Format the lines below as a numbered list, omitting any blank lines.

Entries from a dataset
# # #

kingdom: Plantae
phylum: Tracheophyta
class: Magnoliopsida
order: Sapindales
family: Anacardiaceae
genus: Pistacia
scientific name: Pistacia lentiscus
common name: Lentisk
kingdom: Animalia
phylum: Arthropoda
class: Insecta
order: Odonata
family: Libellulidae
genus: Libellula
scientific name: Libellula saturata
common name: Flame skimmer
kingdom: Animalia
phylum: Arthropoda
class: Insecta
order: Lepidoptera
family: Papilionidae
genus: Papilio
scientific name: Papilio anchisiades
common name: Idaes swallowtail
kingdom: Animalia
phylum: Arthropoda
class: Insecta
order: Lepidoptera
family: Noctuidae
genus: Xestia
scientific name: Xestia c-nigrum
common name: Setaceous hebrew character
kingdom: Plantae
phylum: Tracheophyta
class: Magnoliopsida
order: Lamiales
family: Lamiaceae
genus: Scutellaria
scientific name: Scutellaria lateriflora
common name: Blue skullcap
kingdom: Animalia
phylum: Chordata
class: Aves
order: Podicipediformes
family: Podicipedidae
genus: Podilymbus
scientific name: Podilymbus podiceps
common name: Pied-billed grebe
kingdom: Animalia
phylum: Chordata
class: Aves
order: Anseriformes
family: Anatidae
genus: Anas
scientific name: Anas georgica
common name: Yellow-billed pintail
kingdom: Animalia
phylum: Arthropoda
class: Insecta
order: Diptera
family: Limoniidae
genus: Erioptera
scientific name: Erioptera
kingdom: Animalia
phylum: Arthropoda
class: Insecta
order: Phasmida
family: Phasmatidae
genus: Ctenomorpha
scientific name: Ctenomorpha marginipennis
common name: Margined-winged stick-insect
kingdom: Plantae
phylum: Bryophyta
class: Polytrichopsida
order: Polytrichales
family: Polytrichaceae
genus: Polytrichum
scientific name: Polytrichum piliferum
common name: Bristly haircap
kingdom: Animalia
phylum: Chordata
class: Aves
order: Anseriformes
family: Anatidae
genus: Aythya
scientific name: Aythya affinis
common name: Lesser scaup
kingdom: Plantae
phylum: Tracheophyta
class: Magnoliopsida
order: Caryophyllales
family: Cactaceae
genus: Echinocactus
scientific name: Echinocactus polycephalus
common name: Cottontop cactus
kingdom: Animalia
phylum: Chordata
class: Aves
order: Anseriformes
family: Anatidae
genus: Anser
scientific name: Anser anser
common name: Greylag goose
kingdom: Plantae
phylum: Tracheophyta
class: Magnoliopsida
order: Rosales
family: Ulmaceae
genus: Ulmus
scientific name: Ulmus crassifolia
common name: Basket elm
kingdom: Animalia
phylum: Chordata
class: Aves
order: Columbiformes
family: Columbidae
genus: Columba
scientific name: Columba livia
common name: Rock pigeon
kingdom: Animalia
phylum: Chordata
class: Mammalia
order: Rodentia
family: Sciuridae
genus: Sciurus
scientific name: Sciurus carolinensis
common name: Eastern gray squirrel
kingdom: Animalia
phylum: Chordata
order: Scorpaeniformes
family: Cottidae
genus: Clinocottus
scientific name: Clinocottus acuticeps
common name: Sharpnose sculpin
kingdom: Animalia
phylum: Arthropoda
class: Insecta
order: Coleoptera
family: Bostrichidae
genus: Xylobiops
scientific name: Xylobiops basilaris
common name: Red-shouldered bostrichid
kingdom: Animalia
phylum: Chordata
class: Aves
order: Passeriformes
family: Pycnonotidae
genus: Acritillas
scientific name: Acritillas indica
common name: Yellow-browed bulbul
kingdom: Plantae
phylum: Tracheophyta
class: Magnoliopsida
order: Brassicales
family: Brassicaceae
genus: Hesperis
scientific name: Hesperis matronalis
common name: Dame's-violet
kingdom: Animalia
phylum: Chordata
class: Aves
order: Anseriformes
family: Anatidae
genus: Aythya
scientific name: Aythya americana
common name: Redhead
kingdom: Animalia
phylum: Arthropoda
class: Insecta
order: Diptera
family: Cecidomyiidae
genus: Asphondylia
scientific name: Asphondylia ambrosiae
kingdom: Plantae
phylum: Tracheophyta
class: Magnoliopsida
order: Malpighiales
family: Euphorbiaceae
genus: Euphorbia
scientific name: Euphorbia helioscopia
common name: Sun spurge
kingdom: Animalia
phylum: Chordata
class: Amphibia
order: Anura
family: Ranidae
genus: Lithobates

# # #

▶ [REPLY]
1. kingdom: Plantae
2. phylum: Tracheophyta
3. class: Magnoliopsida
4. order: Sapindales
5. family: Anacardiaceae
6. genus: Pistacia
7. scientific name: Pistacia lentiscus
8. common name: Lentisk
9. kingdom: Animalia
10. phylum: Arthropoda
11. class: Insecta
12. order: Odonata
13. family: Libellulidae
14. genus: Libellula
15. scientific name: Libellula saturata
16. common name: Flame skimmer
17. kingdom: Animalia
18. phylum: Arthropoda
19. class: Insecta
20. order: Lepidoptera
21. family: Papilionidae
22. genus: Papilio
23. scientific name: Papilio anchisiades
24. common name: Idaes swallowtail
25. kingdom: Animalia
26. phylum: Arthropoda
27. class: Insecta
28. order: Lepidoptera
29. family: Noctuidae
30. genus: Xestia
31. scientific name: Xestia c-nigrum
32. common name: Setaceous hebrew character
33. kingdom: Plantae
34. phylum: Tracheophyta
35. class: Magnoliopsida
36. order: Lamiales
37. family: Lamiaceae
38. genus: Scutellaria
39. scientific name: Scutellaria lateriflora
40. common name: Blue skullcap
41. kingdom: Animalia
42. phylum: Chordata
43. class: Aves
44. order: Podicipediformes
45. family: Podicipedidae
46. genus: Podilymbus
47. scientific name: Podilymbus podiceps
48. common name: Pied-billed grebe
49. kingdom: Animalia
50. phylum: Chordata
51. class: Aves
52. order: Anseriformes
53. family: Anatidae
54. genus: Anas
55. scientific name: Anas georgica
56. common name: Yellow-billed pintail
57. kingdom: Animalia
58. phylum: Arthropoda
59. class: Insecta
60. order: Diptera
61. family: Limoniidae
62. genus: Erioptera
63. scientific name: Erioptera
64. kingdom: Animalia
65. phylum: Arthropoda
66. class: Insecta
67. order: Phasmida
68. family: Phasmatidae
69. genus: Ctenomorpha
70. scientific name: Ctenomorpha marginipennis
71. common name: Margined-winged stick-insect
72. kingdom: Plantae
73. phylum: Bryophyta
74. class: Polytrichopsida
75. order: Polytrichales
76. family: Polytrichaceae
77. genus: Polytrichum
78. scientific name: Polytrichum piliferum
79. common name: Bristly haircap
80. kingdom: Animalia
81. phylum: Chordata
82. class: Aves
83. order: Anseriformes
84. family: Anatidae
85. genus: Aythya
86. scientific name: Aythya affinis
87. common name: Lesser scaup
88. kingdom: Plantae
89. phylum: Tracheophyta
90. class: Magnoliopsida
91. order: Caryophyllales
92. family: Cactaceae
93. genus: Echinocactus
94. scientific name: Echinocactus polycephalus
95. common name: Cottontop cactus
96. kingdom: Animalia
97. phylum: Chordata
98. class: Aves
99. order: Anseriformes
100. family: Anatidae
101. genus: Anser
102. scientific name: Anser anser
103. common name: Greylag goose
104. kingdom: Plantae
105. phylum: Tracheophyta
106. class: Magnoliopsida
107. order: Rosales
108. family: Ulmaceae
109. genus: Ulmus
110. scientific name: Ulmus crassifolia
111. common name: Basket elm
112. kingdom: Animalia
113. phylum: Chordata
114. class: Aves
115. order: Columbiformes
116. family: Columbidae
117. genus: Columba
118. scientific name: Columba livia
119. common name: Rock pigeon
120. kingdom: Animalia
121. phylum: Chordata
122. class: Mammalia
123. order: Rodentia
124. family: Sciuridae
125. genus: Sciurus
126. scientific name: Sciurus carolinensis
127. common name: Eastern gray squirrel
128. kingdom: Animalia
129. phylum: Chordata
130. order: Scorpaeniformes
131. family: Cottidae
132. genus: Clinocottus
133. scientific name: Clinocottus acuticeps
134. common name: Sharpnose sculpin
135. kingdom: Animalia
136. phylum: Arthropoda
137. class: Insecta
138. order: Coleoptera
139. family: Bostrichidae
140. genus: Xylobiops
141. scientific name: Xylobiops basilaris
142. common name: Red-shouldered bostrichid
143. kingdom: Animalia
144. phylum: Chordata
145. class: Aves
146. order: Passeriformes
147. family: Pycnonotidae
148. genus: Acritillas
149. scientific name: Acritillas indica
150. common name: Yellow-browed bulbul
151. kingdom: Plantae
152. phylum: Tracheophyta
153. class: Magnoliopsida
154. order: Brassicales
155. family: Brassicaceae
156. genus: Hesperis
157. scientific name: Hesperis matronalis
158. common name: Dame's-violet
159. kingdom: Animalia
160. phylum: Chordata
161. class: Aves
162. order: Anseriformes
163. family: Anatidae
164. genus: Aythya
165. scientific name: Aythya americana
166. common name: Redhead
167. kingdom: Animalia
168. phylum: Arthropoda
169. class: Insecta
170. order: Diptera
171. family: Cecidomyiidae
172. genus: Asphondylia
173. scientific name: Asphondylia ambrosiae
174. kingdom: Plantae
175. phylum: Tracheophyta
176. class: Magnoliopsida
177. order: Malpighiales
178. family: Euphorbiaceae
179. genus: Euphorbia
180. scientific name: Euphorbia helioscopia
181. common name: Sun spurge
182. kingdom: Animalia
183. phylum: Chordata
184. class: Amphibia
185. order: Anura
186. family: Ranidae
187. genus: Lithobates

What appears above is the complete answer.